Por que isso se deu? Em primeiro lugar, é claro, pela falta do sentido de unidade dos candidatos de esquerda, Yaku e Xavier. Porque eles privilegiaram contradições secundárias privilegiadas com o governo de Rafael Correa – conflitos com o movimento indígena, questões de preservação ambiental – em face da contradição fundamental de nosso período histórico, aquele entre o neoliberalismo e pós-neoliberalismo. A Conae propôs um estranho “voto nulo ideológico”. Esse fluxo de votos -1.600,00, que no segundo turno de 2017 foram 980.000 – teve peso decisivo no resultado final, pois Lasso acabou vencendo por cerca de 400.000 votos.
A esquerda majoritária no partido não conseguiu restaurar a unidade de seu campo no segundo turno e foi derrotada. Também tem a ver com a forma como o governo de Rafael Correa – o mais importante da história do Equador – abordou as questões de divergência no campo popular.
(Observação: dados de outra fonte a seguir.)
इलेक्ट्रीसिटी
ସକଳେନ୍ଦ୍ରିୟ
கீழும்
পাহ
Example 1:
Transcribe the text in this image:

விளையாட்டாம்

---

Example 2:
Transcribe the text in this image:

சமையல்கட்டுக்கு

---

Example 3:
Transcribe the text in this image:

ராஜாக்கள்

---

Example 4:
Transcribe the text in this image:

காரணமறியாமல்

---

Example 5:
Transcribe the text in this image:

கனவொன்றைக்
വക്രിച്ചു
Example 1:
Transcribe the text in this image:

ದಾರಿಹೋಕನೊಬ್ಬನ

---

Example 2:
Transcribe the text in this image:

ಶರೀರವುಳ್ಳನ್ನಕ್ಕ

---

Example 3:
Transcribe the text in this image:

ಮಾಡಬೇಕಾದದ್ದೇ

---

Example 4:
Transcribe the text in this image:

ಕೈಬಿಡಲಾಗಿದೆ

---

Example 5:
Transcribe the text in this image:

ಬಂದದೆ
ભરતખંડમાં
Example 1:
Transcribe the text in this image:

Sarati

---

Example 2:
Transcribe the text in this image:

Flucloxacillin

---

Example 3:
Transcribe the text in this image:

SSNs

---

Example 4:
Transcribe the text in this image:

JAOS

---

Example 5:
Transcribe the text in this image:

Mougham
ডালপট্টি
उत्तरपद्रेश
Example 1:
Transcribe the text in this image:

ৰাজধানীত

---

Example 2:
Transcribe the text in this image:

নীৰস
A oposição, tanto de direita quanto de esquerda, explorou, de forma priorizada, o ‘anticorreismo’. De forma consciente, pela direita. De forma irresponsável por setores da esquerda, que acabaram fazendo dessa questão a central na campanha, justificando o jogo que acabaram fazendo e que decidiu o resultado final da eleição a favor da direita.
Às vezes confessavam que preferiam Lasso – o maior banqueiro do país, um neoliberal ortodoxo -, às vezes de má-fé, favorecendo-o, erigindo o retorno do correismo como seu inimigo fundamental.
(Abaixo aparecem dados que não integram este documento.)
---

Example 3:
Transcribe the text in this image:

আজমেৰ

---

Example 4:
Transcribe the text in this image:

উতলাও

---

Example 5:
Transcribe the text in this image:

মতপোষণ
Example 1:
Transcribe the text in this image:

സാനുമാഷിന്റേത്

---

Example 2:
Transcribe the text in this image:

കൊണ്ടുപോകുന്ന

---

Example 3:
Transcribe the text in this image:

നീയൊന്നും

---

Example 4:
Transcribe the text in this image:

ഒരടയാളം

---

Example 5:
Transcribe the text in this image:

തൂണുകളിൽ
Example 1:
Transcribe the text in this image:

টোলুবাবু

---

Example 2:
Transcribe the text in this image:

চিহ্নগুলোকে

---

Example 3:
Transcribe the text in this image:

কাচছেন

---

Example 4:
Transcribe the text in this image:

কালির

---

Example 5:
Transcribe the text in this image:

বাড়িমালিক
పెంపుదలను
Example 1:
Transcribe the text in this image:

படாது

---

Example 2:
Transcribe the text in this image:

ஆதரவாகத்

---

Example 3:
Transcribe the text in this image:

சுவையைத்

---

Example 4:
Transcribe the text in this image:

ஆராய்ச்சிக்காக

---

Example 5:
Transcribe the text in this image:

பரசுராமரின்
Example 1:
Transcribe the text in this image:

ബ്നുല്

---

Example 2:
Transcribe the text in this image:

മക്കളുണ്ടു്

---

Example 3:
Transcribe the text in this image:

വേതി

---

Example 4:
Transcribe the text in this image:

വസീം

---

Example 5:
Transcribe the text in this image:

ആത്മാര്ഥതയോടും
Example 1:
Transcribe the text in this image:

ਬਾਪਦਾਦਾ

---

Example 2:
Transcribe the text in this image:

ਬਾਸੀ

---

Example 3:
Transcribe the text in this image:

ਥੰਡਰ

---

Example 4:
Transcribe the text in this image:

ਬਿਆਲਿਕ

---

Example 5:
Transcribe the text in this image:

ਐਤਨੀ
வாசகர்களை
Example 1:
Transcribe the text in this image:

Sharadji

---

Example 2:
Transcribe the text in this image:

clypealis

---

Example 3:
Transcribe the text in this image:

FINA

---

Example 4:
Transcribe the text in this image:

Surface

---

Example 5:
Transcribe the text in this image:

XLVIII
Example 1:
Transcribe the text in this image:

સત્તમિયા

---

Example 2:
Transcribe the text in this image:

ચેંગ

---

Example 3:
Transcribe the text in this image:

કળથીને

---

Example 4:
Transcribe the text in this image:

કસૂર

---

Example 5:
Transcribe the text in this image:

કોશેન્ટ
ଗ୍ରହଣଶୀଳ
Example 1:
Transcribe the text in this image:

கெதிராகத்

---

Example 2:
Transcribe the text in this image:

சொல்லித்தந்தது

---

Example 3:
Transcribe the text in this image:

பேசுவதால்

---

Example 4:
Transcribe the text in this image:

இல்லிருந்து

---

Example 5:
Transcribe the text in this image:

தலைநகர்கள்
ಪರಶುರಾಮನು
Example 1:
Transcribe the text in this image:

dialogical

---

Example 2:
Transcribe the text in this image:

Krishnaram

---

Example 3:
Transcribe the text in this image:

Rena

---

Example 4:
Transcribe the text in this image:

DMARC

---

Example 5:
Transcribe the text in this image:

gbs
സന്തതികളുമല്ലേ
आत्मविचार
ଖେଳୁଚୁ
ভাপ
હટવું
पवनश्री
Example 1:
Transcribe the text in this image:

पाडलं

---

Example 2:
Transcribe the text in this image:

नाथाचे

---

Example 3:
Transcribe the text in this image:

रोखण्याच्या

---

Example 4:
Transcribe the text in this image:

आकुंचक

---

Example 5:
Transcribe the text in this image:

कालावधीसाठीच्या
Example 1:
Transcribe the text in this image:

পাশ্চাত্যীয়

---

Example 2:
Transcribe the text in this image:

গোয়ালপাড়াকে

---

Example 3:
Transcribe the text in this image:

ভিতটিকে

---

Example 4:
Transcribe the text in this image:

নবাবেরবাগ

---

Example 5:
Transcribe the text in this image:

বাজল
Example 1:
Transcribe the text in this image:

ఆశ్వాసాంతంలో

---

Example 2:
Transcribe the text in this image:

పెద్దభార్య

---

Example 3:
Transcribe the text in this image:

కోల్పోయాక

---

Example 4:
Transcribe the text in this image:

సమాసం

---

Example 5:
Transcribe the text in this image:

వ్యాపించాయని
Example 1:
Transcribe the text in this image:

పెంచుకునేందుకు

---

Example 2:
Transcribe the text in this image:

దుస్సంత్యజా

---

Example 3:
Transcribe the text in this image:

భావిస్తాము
O problema da falta de unidade da esquerda e da ascensão de Lasso vem já da eleição presidencial anterior, em 2017. Lenin Moreno, escolhido pelas eleições internas da Aliança País como o candidato da continuidade da Revolução Cidadã, de Rafael Correa, venceu com apenas pouco mais de dois pontos a Guillermo Lasso, após 10 anos do governo que fez mais transformações na história do Equador. Algo estava errado. Mas não foram feitas as análises correspondentes. A esquerda costuma aprender mais com as derrotas do que com as vitórias.
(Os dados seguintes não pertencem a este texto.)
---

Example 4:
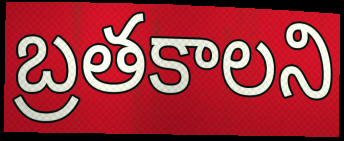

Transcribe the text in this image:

బ్రతకాలని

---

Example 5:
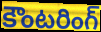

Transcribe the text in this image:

కౌంటరింగ్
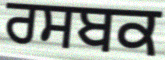
ਰਸਬਕ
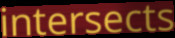
intersects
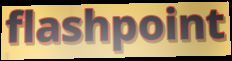
flashpoint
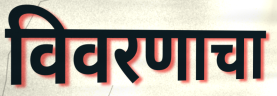
विवरणाचा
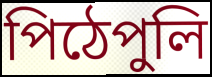
পিঠেপুলি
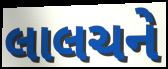
લાલચને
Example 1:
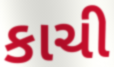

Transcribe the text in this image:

કાચી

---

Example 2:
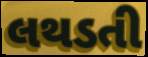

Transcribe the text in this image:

લથડતી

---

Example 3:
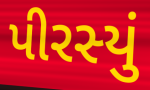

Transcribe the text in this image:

પીરસ્યું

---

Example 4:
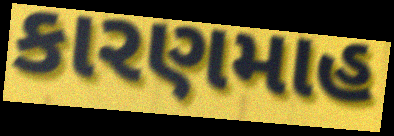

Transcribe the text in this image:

કારણમાહ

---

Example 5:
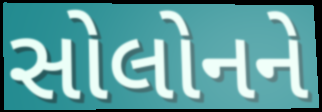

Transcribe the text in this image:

સોલોનને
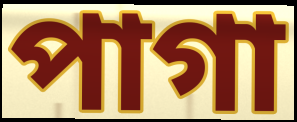
পাগা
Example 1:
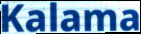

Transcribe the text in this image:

Kalama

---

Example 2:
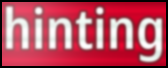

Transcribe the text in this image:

hinting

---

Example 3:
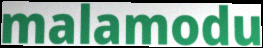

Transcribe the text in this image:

malamodu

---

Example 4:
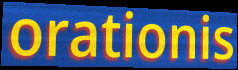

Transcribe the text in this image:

orationis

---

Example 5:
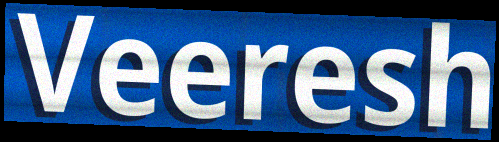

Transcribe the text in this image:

Veeresh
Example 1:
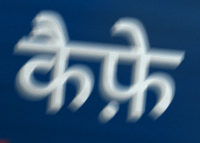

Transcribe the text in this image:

कैफ़े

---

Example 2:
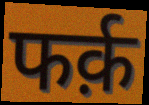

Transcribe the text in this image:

फर्क़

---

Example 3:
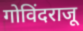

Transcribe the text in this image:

गोविंदराजू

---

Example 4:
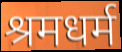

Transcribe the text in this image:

श्रमधर्म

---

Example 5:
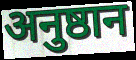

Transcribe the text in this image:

अनुष्ठान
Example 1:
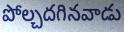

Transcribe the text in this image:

పోల్చదగినవాడు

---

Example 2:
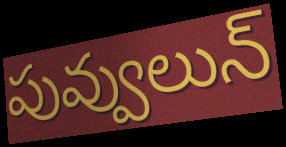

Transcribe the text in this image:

పువ్వులున్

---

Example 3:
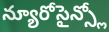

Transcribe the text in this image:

న్యూరోసైన్స్లో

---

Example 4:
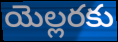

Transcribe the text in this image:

యెల్లరకు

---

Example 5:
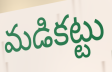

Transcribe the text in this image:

మడికట్టు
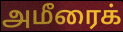
அமீரைக்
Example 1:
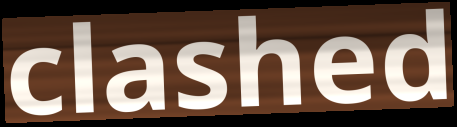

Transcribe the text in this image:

clashed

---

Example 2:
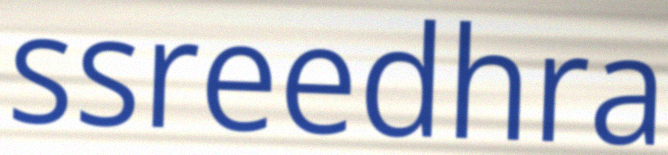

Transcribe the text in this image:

ssreedhra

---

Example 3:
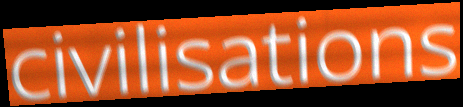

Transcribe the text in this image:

civilisations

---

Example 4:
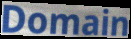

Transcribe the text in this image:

Domain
Decisiva pela divisão do campo correista foi a traição de Lenin Moreno, que acabou praticamente liquidando com Aliança País, o partido da Revolução Cidadã e enfraquecendo esse campo, pelo desconcerto que provocou, mas também pela repressão direta dos dirigentes do correismo e do próprio Rafael Correa, que precisou pedir asilo para não ser preso, por meio de um processo de judicialização, característico da direita latino-americano contemporânea.
Enquanto isso, setores do movimento indígena consolidaram-se como um campo político próprio – a Conae e Pachakutik -, com forte oposição ao correismo. Outros setores da esquerda – como a candidatura de Xavier – também contribuíram para essa posição.
Ao contrário da Bolívia, onde, apesar de alguns conflitos com o movimento indígena, o governo do Evo continuou contando com o apoio massivo desse movimento, que acabou sendo decisivo na grande vitória do MAS no primeiro turno das últimas eleições. A Aliança País e o governo de Rafael Correa tiveram muitos conflitos com o movimento indígena, que se autonomizou e passou a se opor, na sua grande maioria, ao governo. O MAS reunificou todo o campo popular e se reafirmou como a força hegemônica, mantendo no seu interior, as diferenças e conflitos dentro do campo da esquerda.
O conjunto desses fenômenos levou à incapacidade do correismo de restabelecer a unidade da esquerda e se afirmar como força hegemônica no campo popular, fez com que uma esquerda majoritária no Equador fosse derrotada por uma direita minoritária, que irá governar o país pelos próximos quatro anos, restabelecendo seu modelo neoliberal, que recomeça com a privatização do Banco Central do Equador.
A esquerda equatoriana e toda a esquerda latino-americana têm que aprender com essa dolorosa derrota, valorizando ainda mais sua unidade interna e a centralidade do enfrentamento ao neoliberalismo.